You may find that with this method your accuracy may increase substantially. Often I find that if I just view the winning outcome by itself, or the losing outcome by itself, it doesn't work so well. Viewing one by itself and having one drawing, that drawing may have elements of both outcome pictures. Having two drawings will increase accuracy if one picture resembles the drawing much more so than the other drawing. It works way better than making multiple viewings of the same picture. It adds a sort of complementary information for a complementary and binary outcome. It solves the problem of incorrectly viewing the wrong target. Such as in cases where the viewer is never allowed to see the losing target, but may make drawings similar to it. That or the problem that may come about by self-judging...

This method is not to view the losing picture alone. And this method will also work for a triple outcome event, or more, but keep it around 2-3 outcomes. E.g. will the next card from a standard poker deck come out with a value of Ace to 4, 5 to 9, or 10 to King? Three outcomes. Three Pictures, A, B, C. Requires three separate viewings. If the winning outcome is a King, you will view picture C, then another time, A, then B. The order doesn't matter, as long as you know which viewing time corresponds to which outcome.

10:00p Losing outcome
10:04p Winning outcome
10:08p Losing outcome

You can have an assistant tag the outcomes with the pictures randomly as well to avoid extraneous analysis.
Use a coin flip.

Flip a coin, it comes out heads. Heads means picture A, so put A at 10:00p. Next, flip the coin again, Heads =B, Tails =C. It comes out tails, so put picture C at 10:04p.

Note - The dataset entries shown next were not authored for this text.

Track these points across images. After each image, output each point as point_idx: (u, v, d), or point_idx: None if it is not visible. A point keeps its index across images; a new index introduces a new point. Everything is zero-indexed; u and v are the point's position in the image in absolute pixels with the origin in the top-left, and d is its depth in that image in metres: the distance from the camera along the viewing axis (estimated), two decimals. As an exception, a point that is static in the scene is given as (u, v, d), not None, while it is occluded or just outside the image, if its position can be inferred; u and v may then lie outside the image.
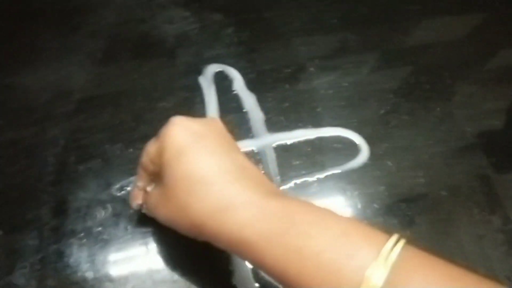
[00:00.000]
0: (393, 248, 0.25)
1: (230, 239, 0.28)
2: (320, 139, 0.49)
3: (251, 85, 0.51)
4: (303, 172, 0.47)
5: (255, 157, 0.47)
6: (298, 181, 0.46)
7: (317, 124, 0.50)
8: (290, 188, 0.46)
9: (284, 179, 0.46)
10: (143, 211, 0.37)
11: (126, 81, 0.50)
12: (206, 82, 0.51)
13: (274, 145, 0.48)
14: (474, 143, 0.50)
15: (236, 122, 0.48)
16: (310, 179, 0.46)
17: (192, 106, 0.49)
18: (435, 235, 0.45)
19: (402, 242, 0.26)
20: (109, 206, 0.41)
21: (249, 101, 0.50)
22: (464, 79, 0.55)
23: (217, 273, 0.39)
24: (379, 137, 0.50)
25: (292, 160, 0.47)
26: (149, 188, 0.36)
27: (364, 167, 0.48)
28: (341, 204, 0.46)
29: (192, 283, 0.38)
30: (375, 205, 0.46)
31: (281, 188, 0.45)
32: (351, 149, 0.49)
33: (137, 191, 0.36)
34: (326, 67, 0.54)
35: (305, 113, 0.50)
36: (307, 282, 0.25)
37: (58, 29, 0.53)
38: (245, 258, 0.30)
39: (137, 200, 0.36)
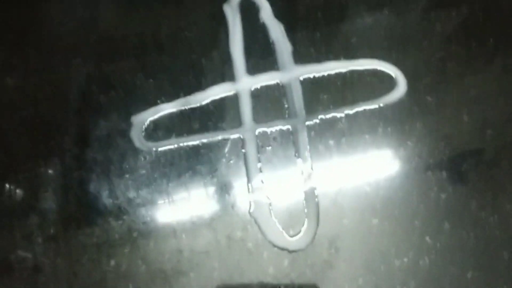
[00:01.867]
0: None
1: None
2: (352, 72, 0.45)
3: (280, 14, 0.47)
4: (331, 107, 0.44)
5: (280, 90, 0.44)
6: (325, 116, 0.43)
7: (351, 56, 0.46)
8: (316, 123, 0.43)
9: (310, 113, 0.43)
10: None
11: (150, 13, 0.48)
12: (232, 11, 0.48)
13: (301, 78, 0.45)
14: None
15: (261, 53, 0.46)
16: (338, 114, 0.43)
17: (217, 36, 0.47)
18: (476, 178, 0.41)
19: None
20: (129, 137, 0.41)
21: (276, 30, 0.47)
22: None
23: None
24: (420, 71, 0.45)
25: (320, 94, 0.44)
26: None
27: (400, 103, 0.44)
28: (370, 141, 0.43)
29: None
30: (409, 143, 0.42)
31: (306, 123, 0.43)
32: (387, 84, 0.45)
33: None
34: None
35: (338, 44, 0.46)
36: None
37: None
38: None
39: None
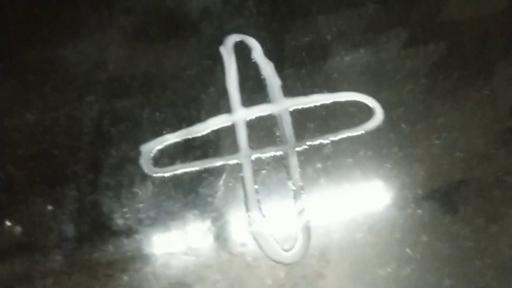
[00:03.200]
0: None
1: None
2: (335, 103, 0.51)
3: (269, 54, 0.54)
4: (317, 134, 0.49)
5: (272, 120, 0.50)
6: (312, 142, 0.49)
7: (333, 89, 0.52)
8: (304, 149, 0.48)
9: (299, 140, 0.49)
10: None
11: (155, 53, 0.54)
12: (227, 52, 0.54)
13: (290, 109, 0.50)
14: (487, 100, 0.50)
15: (254, 88, 0.51)
16: (324, 141, 0.49)
17: (214, 74, 0.52)
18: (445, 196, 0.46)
19: None
20: (137, 163, 0.46)
21: (267, 68, 0.53)
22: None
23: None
24: (394, 101, 0.51)
25: (307, 122, 0.50)
26: None
27: (378, 130, 0.49)
28: (353, 164, 0.48)
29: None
30: (388, 165, 0.48)
31: (296, 149, 0.48)
32: (366, 113, 0.50)
33: None
34: (343, 35, 0.55)
35: (321, 79, 0.52)
36: None
37: (95, 6, 0.58)
38: None
39: None
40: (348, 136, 0.49)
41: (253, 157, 0.48)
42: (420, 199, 0.47)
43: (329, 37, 0.55)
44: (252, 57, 0.53)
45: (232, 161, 0.47)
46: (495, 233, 0.45)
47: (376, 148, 0.49)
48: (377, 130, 0.49)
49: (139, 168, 0.45)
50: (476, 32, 0.55)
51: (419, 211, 0.46)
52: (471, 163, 0.48)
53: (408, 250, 0.45)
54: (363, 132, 0.49)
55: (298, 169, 0.47)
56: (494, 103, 0.51)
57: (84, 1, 0.55)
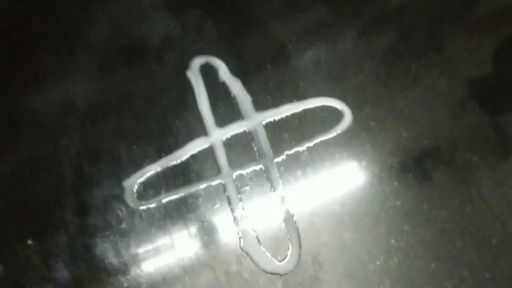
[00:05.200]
0: None
1: None
2: (305, 111, 0.53)
3: (236, 71, 0.55)
4: (293, 143, 0.51)
5: (248, 136, 0.51)
6: (289, 152, 0.50)
7: (301, 98, 0.54)
8: (283, 159, 0.50)
9: (276, 152, 0.50)
10: None
11: (123, 88, 0.54)
12: (194, 76, 0.55)
13: (263, 123, 0.52)
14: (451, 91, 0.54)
15: (226, 107, 0.53)
16: (300, 148, 0.51)
17: (185, 99, 0.53)
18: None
19: None
20: (123, 199, 0.46)
21: (235, 86, 0.54)
22: (437, 33, 0.58)
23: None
24: (361, 101, 0.53)
25: (282, 133, 0.51)
26: None
27: (349, 130, 0.52)
28: (331, 166, 0.50)
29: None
30: (363, 163, 0.50)
31: (275, 160, 0.50)
32: (336, 116, 0.53)
33: None
34: (302, 42, 0.57)
35: (289, 89, 0.54)
36: None
37: (56, 49, 0.57)
38: None
39: None
40: (322, 141, 0.51)
41: (235, 175, 0.49)
42: (398, 191, 0.49)
43: (290, 46, 0.57)
44: (219, 77, 0.55)
45: (215, 182, 0.48)
46: (470, 213, 0.48)
47: (350, 148, 0.51)
48: (349, 131, 0.52)
49: (125, 204, 0.46)
50: (422, 13, 0.58)
51: (398, 203, 0.49)
52: (439, 149, 0.51)
53: (393, 241, 0.47)
54: (335, 134, 0.51)
55: (280, 180, 0.49)
56: (452, 88, 0.54)
57: (41, 48, 0.55)
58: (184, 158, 0.49)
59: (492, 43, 0.58)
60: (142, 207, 0.46)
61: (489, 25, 0.60)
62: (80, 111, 0.52)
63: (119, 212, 0.45)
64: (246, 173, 0.49)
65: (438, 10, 0.60)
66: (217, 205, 0.47)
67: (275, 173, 0.49)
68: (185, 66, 0.56)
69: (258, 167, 0.50)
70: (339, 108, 0.53)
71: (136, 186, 0.47)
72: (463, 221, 0.48)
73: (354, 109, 0.52)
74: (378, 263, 0.46)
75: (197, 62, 0.56)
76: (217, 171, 0.49)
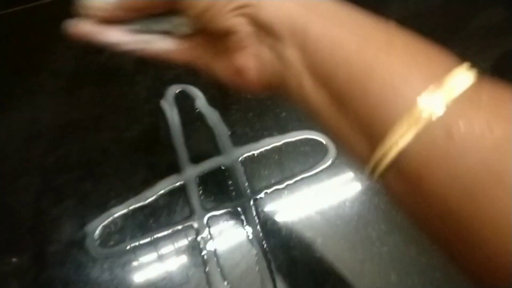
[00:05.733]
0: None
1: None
2: (287, 145, 0.49)
3: (214, 101, 0.51)
4: (273, 181, 0.47)
5: (224, 173, 0.47)
6: (269, 191, 0.47)
7: (283, 130, 0.50)
8: (261, 198, 0.46)
9: (254, 190, 0.46)
10: None
11: (91, 115, 0.51)
12: (169, 105, 0.51)
13: (241, 158, 0.48)
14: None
15: (201, 141, 0.49)
16: (280, 186, 0.47)
17: (157, 131, 0.50)
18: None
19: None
20: (85, 247, 0.43)
21: (212, 117, 0.50)
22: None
23: None
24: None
25: (261, 170, 0.48)
26: None
27: (333, 166, 0.48)
28: (313, 205, 0.46)
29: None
30: (347, 204, 0.46)
31: (252, 201, 0.46)
32: (319, 150, 0.49)
33: None
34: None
35: (270, 120, 0.51)
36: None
37: (20, 73, 0.54)
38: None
39: None
40: (303, 178, 0.47)
41: (208, 216, 0.45)
42: (384, 235, 0.45)
43: (272, 73, 0.53)
44: (196, 107, 0.51)
45: (187, 224, 0.45)
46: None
47: (334, 186, 0.47)
48: (333, 167, 0.48)
49: (87, 252, 0.42)
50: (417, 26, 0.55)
51: (385, 248, 0.45)
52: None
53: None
54: (318, 171, 0.48)
55: (257, 221, 0.45)
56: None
57: (5, 69, 0.51)
58: (153, 198, 0.46)
59: (486, 58, 0.54)
60: (104, 256, 0.42)
61: (484, 39, 0.57)
62: (43, 143, 0.48)
63: (80, 262, 0.42)
64: (221, 214, 0.46)
65: (433, 23, 0.57)
66: (190, 251, 0.44)
67: (251, 213, 0.46)
68: (159, 94, 0.52)
69: (233, 208, 0.46)
70: (323, 141, 0.49)
71: (98, 231, 0.43)
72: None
73: (339, 143, 0.49)
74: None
75: (172, 90, 0.52)
76: (189, 213, 0.45)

I've always thought outside the box ever since the accident. I was never like this before. I grew up in a stringent environment, never allowed to think outside of rules and regulations. Things always had to be done in one way. I hope you will all benefit from this method. And may you have high profits and awesome returns.
 

Entmu

New Member
Re: A serious ARV related question for the mathema

And if someone wants to, please pass this info onto Greg K. It might get him interested enough in remote viewing again. That would be great.
 

larrywojo

New Member
Re: A serious ARV related question for the mathema

Outstanding, Entmu!

You pointed out the obvious, and did so quite creatively!

It's amazing that we all overlooked the inherent fallacy of a "binary" outcome... each and every target has an opposite, complementary outcome - the "failure".

Man... I can hear the ol' brain gears clicking as I write.